Escape Room

 Escape Room ~ 20210826

             Have you ever done an Escape Room? I did one yesterday under the guise of a “site visit” for future leadership and resilience events. It was everything I had hoped for and more. The experience lasted only an hour, but I was humbled. We got out of the room, but we couldn’t connect the dots – I couldn’t connect the dots – to open the safe in the last room and claim the jackpot available. I told my son, Angus, afterward, “The experience makes me realize how much I miss in my day-to-day. So many things are going on and I’m tunnel visioned and miss so many things, so many opportunities.” My perspective is on that which I’m focused, and this reality leaves me vulnerable and ignorant. It leaves me clueless to the evidence – the dots – which are readily available to anyone of us who are willing to step back and see a bigger picture.

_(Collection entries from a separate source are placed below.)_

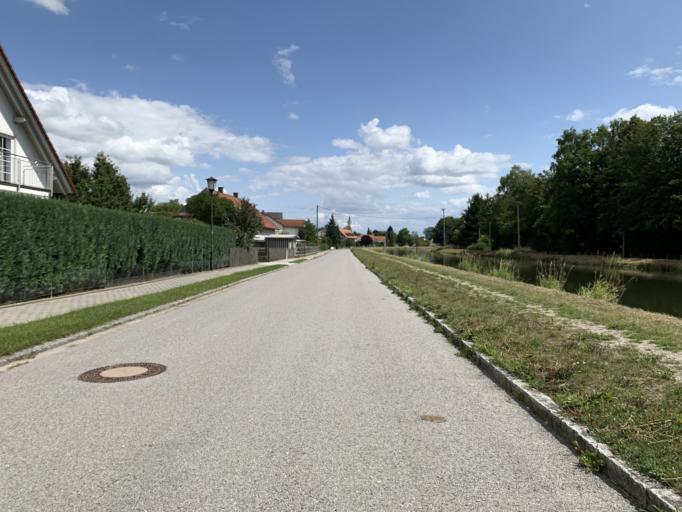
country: DE
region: Bavaria
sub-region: Upper Bavaria
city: Zolling
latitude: 48.4497
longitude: 11.7596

This, and a few other things, were some of the observations I believe are relevant to how we can and should approach life.

 

  1.  We approach problem sets in the framework of what we know: our experiences, how our thought processes work, and what has worked for us in the past.
  2. Our approach, as stated above, can leave us blind to options which are available to us and beneficial to solving the problem set.
  3. Approaching a new problem set with a limited perspective while remaining focused solely on your orientation, observation, and decision-making processes will expose the blind spots in your actions as opposed to allowing you to assimilate new data in a relevant manner.
  4. Don’t get tunnel vision on your perspective. Take a step back and try to look at the big picture and from different angles of which you may not be immediately aware.
  5. Take in the big picture first, then apply your perspective and experience to the problem set. After you’ve done that, look for things you might have missed.
  6. Expect the unexpected. The room and experience – the problem set – is created with the expectation participants will need to think “outside the box.”
  7. All the answers are in the room. They’re given to you. You just need to connect the dots.

 

I’m certain, time permitting, I would’ve lost my mind in the Escape Room. Some of the clues were not what I expected. When our host shared a few of the clues we had missed, I was humbled because I hadn’t put two and two together. The point being: every problem has a solution. You and I simply must be tenacious in our pursuit of solutions and in our tenacity, we must be focused and open to the bigger picture.